しぶとい事に、虫の息の癖に中々くたばらない。

その内目を開けるようになったが、目が濁って何処を見ているかわからないところを見ると、
目は見えちゃいないらしい。

また、最近町の方で大きな火事があり、大工仕事に男手が必要なようで、暫く男の懐は温かくなった。
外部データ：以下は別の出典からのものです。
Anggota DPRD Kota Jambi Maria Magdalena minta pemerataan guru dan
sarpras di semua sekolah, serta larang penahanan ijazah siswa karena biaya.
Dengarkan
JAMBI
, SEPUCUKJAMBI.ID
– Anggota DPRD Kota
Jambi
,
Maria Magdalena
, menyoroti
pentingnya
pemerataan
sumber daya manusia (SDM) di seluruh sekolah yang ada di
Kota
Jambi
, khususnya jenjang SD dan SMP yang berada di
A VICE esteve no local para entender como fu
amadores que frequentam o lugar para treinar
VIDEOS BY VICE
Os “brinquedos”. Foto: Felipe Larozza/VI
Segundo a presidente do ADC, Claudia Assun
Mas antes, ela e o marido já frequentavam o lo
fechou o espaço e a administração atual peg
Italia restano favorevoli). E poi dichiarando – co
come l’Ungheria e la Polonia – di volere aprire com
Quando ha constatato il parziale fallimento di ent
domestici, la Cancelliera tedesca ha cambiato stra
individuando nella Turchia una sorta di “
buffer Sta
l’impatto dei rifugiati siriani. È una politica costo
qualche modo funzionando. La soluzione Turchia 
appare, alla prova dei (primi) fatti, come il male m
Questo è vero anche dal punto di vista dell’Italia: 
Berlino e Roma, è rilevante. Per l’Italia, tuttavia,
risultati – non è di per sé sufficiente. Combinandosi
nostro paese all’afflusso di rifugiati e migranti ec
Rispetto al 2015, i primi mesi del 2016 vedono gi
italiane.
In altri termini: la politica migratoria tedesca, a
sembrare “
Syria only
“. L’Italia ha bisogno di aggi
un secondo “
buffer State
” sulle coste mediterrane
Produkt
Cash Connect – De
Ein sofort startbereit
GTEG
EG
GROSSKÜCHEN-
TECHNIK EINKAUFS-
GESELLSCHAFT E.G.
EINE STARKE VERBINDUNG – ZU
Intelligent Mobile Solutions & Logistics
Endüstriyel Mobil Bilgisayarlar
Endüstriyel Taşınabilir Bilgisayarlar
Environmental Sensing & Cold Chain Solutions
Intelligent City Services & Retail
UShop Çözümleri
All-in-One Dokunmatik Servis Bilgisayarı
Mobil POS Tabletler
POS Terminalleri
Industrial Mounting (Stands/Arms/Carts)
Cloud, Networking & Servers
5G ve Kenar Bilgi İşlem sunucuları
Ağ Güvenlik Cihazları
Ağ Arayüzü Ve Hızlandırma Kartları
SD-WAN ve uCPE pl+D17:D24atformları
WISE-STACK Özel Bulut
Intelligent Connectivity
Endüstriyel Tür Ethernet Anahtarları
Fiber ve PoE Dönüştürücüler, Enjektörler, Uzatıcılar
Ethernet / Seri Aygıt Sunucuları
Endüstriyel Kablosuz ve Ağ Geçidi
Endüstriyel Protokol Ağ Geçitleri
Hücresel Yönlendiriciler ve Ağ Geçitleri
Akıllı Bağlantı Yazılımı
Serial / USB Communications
仕事はきついが一回仕事をするだけで結構な給金がもらえる上に、
道具も貸し出してくれるとなっちゃ働かない理由もない。

泥棒稼業は儲かる時は儲かるが、危険でスカも多いと来た。

それに俺みたいな小者は、
伝手が無ぇから値の張りすぎる名匠が作った品なんかも宝の持ち腐れで売り出せやしない。

縄張りなんてものもあるし、この仕事は婆ぁの世話したお礼に天神様がくれたに違いねぇと、
男は暫く仕事のあるうちはこれに励むことにした。

温まった懐で、婆ぁの土産に米と食えそうな野菜を買って、町外れの家に向かって駆けて行く。

泥棒の時の緊張も好きだが、今の汗をかく仕事も男にとっちゃ気持ちがよかった。



婆ぁの世話をし始めて、自分が料理好きと思い出したのも良い傾向な気がする。